In the data below, locate each line with the word "round" and list it.
# # # # # # #
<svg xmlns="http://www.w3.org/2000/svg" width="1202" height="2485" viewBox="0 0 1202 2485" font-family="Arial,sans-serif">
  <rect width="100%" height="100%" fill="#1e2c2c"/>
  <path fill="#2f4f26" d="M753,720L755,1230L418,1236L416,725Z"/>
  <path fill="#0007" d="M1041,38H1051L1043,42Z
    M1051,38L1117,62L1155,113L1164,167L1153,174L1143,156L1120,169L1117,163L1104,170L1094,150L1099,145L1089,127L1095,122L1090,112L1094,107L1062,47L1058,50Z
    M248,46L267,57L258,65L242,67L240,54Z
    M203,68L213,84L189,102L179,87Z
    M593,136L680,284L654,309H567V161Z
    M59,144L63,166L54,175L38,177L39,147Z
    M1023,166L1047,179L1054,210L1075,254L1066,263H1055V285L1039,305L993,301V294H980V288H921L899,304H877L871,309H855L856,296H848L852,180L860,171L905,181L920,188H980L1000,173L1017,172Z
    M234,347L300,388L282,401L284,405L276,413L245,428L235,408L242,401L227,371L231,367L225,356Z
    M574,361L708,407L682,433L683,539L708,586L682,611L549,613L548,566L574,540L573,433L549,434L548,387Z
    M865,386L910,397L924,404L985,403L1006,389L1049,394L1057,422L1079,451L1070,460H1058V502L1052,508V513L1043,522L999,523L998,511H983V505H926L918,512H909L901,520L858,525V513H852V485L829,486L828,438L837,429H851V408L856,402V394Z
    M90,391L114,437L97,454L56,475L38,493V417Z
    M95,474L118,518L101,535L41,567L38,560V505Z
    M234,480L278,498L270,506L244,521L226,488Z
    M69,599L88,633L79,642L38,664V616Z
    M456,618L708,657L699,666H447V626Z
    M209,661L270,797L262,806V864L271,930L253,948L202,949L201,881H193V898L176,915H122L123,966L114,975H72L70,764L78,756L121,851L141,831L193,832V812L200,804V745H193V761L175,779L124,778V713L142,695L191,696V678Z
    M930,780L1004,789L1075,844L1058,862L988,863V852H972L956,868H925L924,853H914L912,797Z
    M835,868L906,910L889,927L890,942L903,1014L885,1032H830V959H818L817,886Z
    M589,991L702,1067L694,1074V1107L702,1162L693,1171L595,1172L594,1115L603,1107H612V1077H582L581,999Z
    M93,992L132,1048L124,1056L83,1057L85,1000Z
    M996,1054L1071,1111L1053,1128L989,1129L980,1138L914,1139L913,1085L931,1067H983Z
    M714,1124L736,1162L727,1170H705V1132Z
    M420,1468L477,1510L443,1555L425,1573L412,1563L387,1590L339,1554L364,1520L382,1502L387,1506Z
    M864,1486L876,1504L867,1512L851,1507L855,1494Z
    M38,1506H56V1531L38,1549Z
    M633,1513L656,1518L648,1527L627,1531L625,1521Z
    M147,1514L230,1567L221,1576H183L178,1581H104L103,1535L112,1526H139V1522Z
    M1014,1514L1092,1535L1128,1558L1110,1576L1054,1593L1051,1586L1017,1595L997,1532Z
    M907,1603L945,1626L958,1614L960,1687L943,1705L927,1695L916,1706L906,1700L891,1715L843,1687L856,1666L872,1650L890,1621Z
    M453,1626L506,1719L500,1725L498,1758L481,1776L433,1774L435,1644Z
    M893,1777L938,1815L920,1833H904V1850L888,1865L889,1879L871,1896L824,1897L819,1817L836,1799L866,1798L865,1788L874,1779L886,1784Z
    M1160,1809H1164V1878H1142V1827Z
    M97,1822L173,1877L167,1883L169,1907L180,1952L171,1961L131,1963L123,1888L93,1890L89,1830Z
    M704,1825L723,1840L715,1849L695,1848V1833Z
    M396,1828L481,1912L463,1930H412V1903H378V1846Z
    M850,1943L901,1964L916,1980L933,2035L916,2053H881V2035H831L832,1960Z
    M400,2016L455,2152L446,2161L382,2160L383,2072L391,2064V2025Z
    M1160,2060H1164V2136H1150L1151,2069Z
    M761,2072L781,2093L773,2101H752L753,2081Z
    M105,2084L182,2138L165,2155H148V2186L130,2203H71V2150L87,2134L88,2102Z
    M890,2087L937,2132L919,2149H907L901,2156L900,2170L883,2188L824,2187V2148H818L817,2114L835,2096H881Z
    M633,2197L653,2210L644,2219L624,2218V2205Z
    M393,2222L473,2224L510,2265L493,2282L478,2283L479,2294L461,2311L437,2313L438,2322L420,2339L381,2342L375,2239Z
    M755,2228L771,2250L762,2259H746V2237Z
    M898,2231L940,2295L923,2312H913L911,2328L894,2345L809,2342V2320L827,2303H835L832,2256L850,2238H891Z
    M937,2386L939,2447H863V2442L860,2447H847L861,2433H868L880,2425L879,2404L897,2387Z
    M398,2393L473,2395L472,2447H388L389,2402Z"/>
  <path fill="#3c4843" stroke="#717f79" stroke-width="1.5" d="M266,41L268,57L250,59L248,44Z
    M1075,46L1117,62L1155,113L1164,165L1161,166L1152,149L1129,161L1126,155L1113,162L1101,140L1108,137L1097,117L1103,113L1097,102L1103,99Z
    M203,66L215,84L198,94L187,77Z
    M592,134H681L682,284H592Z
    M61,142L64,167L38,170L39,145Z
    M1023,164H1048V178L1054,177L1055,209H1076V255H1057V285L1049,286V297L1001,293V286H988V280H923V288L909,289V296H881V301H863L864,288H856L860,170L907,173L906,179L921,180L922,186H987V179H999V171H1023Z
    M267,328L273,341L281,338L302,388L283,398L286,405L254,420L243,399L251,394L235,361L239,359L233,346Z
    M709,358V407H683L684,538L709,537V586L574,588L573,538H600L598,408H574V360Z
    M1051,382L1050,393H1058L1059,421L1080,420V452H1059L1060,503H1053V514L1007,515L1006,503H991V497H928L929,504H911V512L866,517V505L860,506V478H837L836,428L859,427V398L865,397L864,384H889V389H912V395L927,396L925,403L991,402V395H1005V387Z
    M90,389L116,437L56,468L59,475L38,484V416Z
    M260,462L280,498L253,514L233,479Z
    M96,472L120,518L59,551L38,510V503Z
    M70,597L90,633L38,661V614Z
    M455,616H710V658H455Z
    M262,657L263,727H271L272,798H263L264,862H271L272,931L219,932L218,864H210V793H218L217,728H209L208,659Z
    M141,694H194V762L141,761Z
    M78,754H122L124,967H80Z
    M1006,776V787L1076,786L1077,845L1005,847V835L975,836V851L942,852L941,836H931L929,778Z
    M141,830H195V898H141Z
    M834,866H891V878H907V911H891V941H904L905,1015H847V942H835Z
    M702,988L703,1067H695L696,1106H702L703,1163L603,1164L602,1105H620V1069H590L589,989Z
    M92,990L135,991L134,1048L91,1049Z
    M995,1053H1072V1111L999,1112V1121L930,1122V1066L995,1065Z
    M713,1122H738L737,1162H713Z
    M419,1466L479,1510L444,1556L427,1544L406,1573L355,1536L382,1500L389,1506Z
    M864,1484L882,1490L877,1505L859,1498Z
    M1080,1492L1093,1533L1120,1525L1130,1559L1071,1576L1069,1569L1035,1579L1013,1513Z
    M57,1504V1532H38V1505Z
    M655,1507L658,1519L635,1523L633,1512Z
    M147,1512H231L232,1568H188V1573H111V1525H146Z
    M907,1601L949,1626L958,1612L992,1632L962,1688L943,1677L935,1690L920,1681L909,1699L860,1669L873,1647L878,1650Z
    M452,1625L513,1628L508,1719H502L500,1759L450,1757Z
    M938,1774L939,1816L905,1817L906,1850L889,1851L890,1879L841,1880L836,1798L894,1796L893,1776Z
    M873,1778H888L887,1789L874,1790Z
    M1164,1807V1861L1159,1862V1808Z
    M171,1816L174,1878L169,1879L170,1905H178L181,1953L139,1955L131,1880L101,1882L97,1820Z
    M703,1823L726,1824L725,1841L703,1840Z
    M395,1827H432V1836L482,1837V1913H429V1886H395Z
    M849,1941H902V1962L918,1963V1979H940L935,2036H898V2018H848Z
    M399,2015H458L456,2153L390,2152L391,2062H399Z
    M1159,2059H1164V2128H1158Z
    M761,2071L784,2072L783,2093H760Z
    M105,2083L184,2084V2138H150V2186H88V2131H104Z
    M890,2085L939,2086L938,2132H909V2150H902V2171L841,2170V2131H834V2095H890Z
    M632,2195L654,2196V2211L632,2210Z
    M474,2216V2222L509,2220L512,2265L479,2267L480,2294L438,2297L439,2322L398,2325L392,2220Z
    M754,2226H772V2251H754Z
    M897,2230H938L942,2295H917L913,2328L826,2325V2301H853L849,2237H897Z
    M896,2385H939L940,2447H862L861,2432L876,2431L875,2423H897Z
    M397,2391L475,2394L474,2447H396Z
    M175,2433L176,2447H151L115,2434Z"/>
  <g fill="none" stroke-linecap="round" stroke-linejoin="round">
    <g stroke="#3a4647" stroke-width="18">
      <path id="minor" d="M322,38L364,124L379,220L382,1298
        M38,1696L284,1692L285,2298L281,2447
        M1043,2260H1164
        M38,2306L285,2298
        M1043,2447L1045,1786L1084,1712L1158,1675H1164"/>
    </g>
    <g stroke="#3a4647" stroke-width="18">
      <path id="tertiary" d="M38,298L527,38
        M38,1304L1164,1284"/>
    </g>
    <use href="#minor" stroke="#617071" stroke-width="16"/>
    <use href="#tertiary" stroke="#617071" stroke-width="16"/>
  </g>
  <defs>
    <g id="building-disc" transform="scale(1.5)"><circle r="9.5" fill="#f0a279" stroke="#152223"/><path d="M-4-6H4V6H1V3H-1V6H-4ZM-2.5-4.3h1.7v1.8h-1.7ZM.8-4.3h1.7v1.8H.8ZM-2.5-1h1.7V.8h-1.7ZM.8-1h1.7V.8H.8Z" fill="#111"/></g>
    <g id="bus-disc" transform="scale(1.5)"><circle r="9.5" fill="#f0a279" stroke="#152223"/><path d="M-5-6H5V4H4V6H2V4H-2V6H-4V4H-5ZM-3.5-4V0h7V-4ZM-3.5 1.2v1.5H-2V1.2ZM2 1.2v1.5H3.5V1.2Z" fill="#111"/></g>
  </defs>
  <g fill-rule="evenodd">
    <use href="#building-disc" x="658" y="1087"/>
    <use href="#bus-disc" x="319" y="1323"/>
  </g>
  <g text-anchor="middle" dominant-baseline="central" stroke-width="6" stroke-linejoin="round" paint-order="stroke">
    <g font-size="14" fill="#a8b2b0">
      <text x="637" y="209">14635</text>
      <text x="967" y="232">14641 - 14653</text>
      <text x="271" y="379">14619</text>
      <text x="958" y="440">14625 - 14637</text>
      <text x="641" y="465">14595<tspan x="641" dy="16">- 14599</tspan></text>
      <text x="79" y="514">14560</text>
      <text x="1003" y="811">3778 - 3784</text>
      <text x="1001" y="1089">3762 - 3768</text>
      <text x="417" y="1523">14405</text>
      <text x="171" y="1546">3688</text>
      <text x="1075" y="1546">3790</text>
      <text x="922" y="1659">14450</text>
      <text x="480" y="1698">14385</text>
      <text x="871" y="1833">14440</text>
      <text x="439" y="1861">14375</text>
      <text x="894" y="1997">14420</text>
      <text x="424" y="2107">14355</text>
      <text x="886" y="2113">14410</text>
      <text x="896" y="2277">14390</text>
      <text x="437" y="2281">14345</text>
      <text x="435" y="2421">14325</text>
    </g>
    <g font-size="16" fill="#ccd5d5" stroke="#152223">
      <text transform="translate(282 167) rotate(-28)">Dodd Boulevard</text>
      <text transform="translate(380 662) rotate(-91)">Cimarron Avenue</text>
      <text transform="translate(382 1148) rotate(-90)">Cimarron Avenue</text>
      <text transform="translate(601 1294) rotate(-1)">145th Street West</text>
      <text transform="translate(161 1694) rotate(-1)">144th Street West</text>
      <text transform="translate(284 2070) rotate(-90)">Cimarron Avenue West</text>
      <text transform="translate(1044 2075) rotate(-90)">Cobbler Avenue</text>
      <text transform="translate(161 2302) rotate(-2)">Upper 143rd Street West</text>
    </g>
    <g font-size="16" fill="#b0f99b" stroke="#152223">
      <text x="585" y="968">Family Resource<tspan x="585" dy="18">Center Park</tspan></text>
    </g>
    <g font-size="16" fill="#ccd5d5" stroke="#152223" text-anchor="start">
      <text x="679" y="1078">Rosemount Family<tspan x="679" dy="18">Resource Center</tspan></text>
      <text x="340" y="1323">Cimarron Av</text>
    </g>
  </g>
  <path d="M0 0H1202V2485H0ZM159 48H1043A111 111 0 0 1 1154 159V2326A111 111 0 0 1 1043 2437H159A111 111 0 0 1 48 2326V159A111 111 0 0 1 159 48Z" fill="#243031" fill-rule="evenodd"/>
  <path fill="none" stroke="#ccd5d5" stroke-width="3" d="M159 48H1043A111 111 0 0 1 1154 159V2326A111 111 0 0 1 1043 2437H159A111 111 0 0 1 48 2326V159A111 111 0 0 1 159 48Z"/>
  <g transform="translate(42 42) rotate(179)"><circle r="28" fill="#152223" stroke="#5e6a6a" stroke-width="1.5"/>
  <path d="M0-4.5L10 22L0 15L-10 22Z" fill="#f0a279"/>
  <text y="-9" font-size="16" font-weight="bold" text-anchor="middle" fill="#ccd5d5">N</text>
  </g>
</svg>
# # # # # # #
### Response to the task
  <g fill="none" stroke-linecap="round" stroke-linejoin="round">
  <g text-anchor="middle" dominant-baseline="central" stroke-width="6" stroke-linejoin="round" paint-order="stroke">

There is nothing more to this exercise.